New Delhi: India’s apex power sector regulator plans to pronounce judgement on the vexed issue of allowing a tariff hike on electricity from Tata Power Co. Ltd’s 4,000MW Mundra project this month.
Adani Power Ltd and Tata Power had approached the Central Electricity Regulatory Commission (CERC) to consider increases in their power tariffs after customers declined to pay higher rates for the electricity generated from their imported coal-based power plants in Mundra, Gujarat.
“In Tata Power’s case, we have had substantive hearing. Their lawyer said that there is no case of moving Indonesian government… we should come out with the order in January,” said Pramod Deo, chairman, CERC in an interview.
The financial viability of power plants fuelled by imported coal has been affected because fuel costs have exceeded projections. Companies such as Tata Power bought coal mines in Indonesia to feed their plants. But coal imports became expensive for the firms when the Indonesian government last year started levying higher royalty and income tax.
On whether the Tata Power case will have a bearing on the Adani case, Deo said, “There are some similarities. It will have bearing. It is a matter of detail.” He declined to comment further.
An Adani Power spokesperson declined to comment.
Tata Power’s special purpose vehicle, Coastal Gujarat Power Ltd (CGPL), has signed agreements to sell electricity generated from its Mundra plant to Gujarat, Maharashtra, Haryana, Punjab and Rajasthan at Rs.2.26 per unit.
Adani Power has entered into two power purchase agreements of 1,000 megawatts (MW) each with the Gujarat government at Rs.2.35 per unit and Rs.2.89 per unit for its 4,620MW plant in Mundra. It entered into a similar accord with the Haryana government at Rs.2.94 per unit.
“The hearing on CGPL petition to the Central Electricity Regulatory Commission is on-going and the next session of the hearing is scheduled for January 10, 2013…,” a Tata Power spokesperson said in an email reply. “So far the Central Electricity Regulatory Commission has heard the submissions of the petitioner Coastal Gujarat Power Limited, the respondents.
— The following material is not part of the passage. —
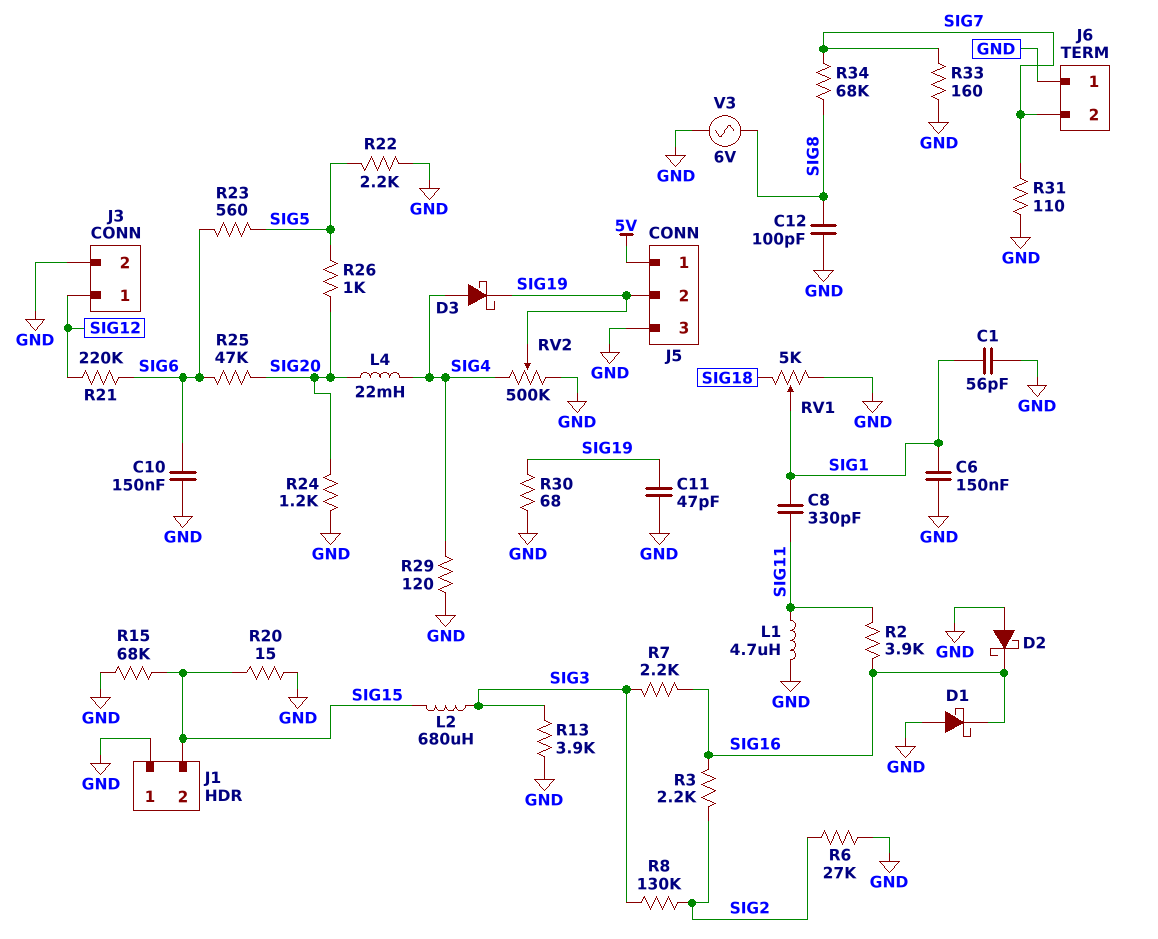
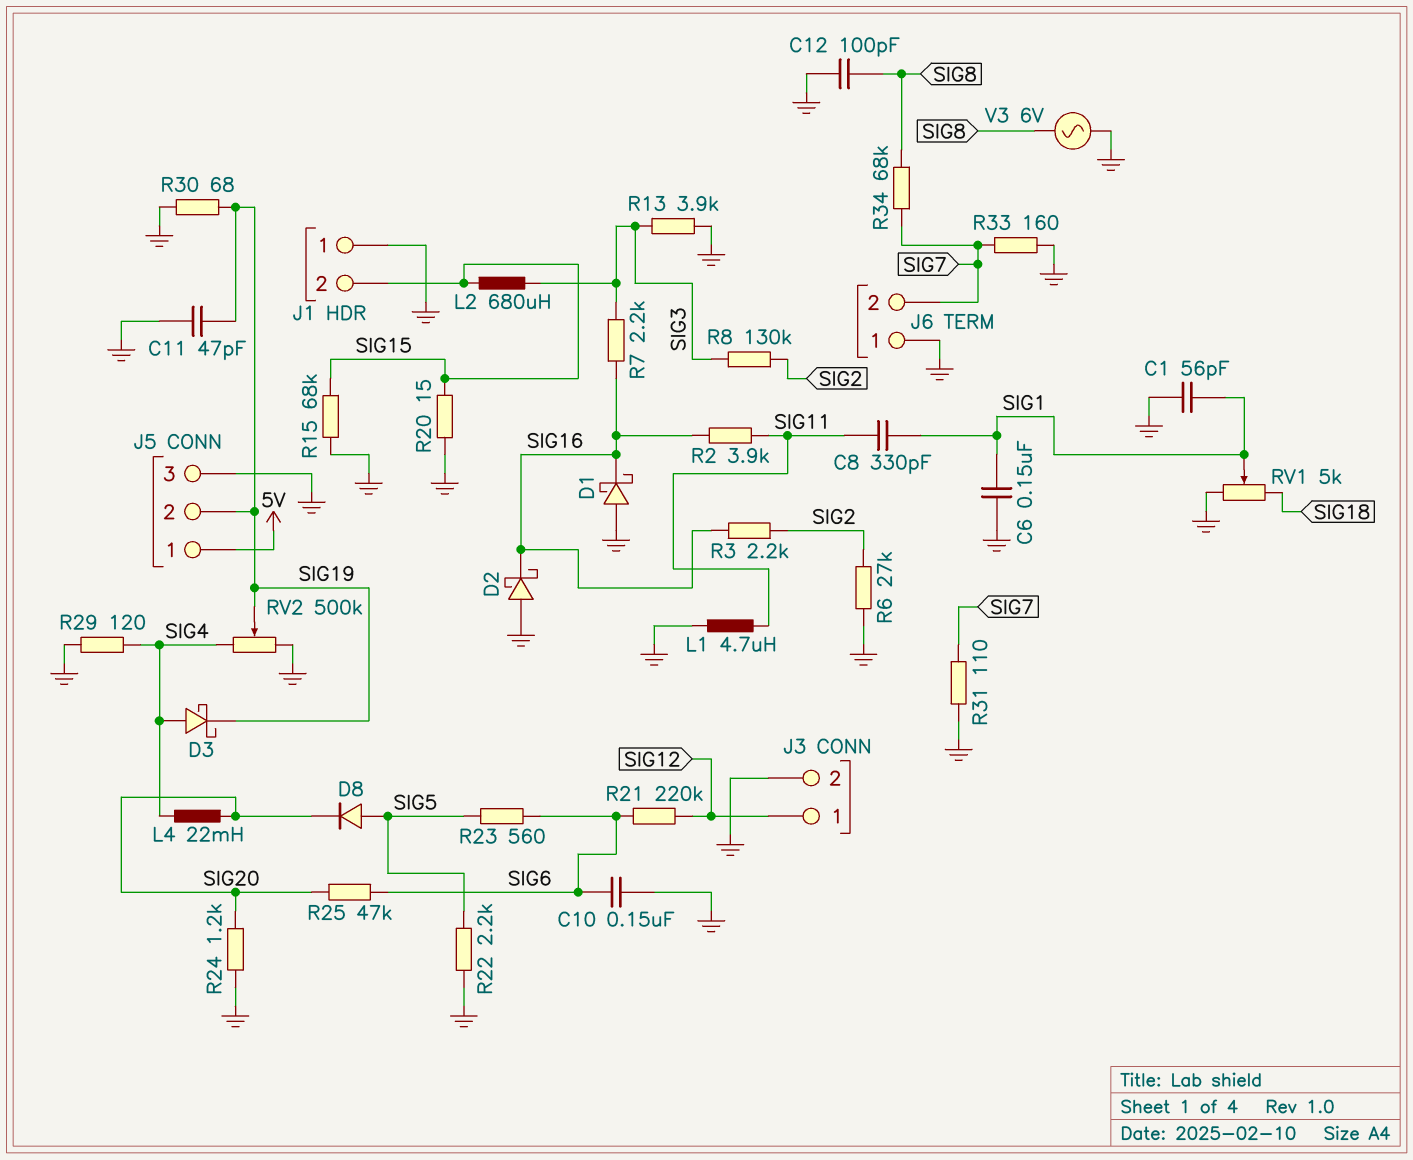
D8: none -> diode (A SIG5, K SIG20)
R26: 1k (SIG5, SIG20) -> none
CGPL is hopeful of an early resolution of the issue.”
“The Mundra ultra mega power project (UMPP) remains an overhang for the (Tata Power) stock,” wrote UBS Global Equity Research in a 27 November report. “After the Indonesian government decided to link the price of exported coal with a benchmark based on international prices, the profitability of this 4,000MW project is under risk.”
Indonesia is the source of coal for the Mundra project and if the spot price is above $70 a tonne, it may not be profitable, UBS Global added.
Tata Power acquired a 30% stake in two coal mining units and a trading company from Indonesia’s PT Bumi Resources Tbk for $1.1 billion in 2007 to source fuel for its Mundra plant, the country’s first 4,000MW power project.
The overall cost of the project is estimated at about Rs.17,000 crore, with 75% funding through debt, and Tata Power has been lobbying the power ministry for allowing higher rates for the power generated from the facility.
“The power sector went through a lot of turbulence in the year that passed by,” Anil Sardana, managing director, Tata Power, wrote in an year-end statement. “There were clear indications of the sector struggling with a number of factors, like fuel supply shortage, unprecedented hike of coal prices in the international coal markets and the dismal financial health of the distribution sector.”
Domestic coal mining has been unable to keep pace with the growing demand for the fuel in the country. Coal demand in India is expected to grow from 649 million tonnes per annum (mtpa) now to 730 mtpa in 2016-17, making the country heavily dependent on imported coal, given the projected local availability is only 550 mtpa.
A FICCI-PwC report (Federation of Indian Chambers of Commerce and Industry-PricewaterhouseCoopers India Private Limited), titled Rising above the sub-optimal: Exploring ways to find energy solutions, released lastmonth, said, “India ranks third in the world in consumption of coal and its demand continues to grow much faster than the world average. The demand grew at a CAGR (compound annual growth rate) of almost 7% from 2001 to 2011, while the production grew by only 5%.”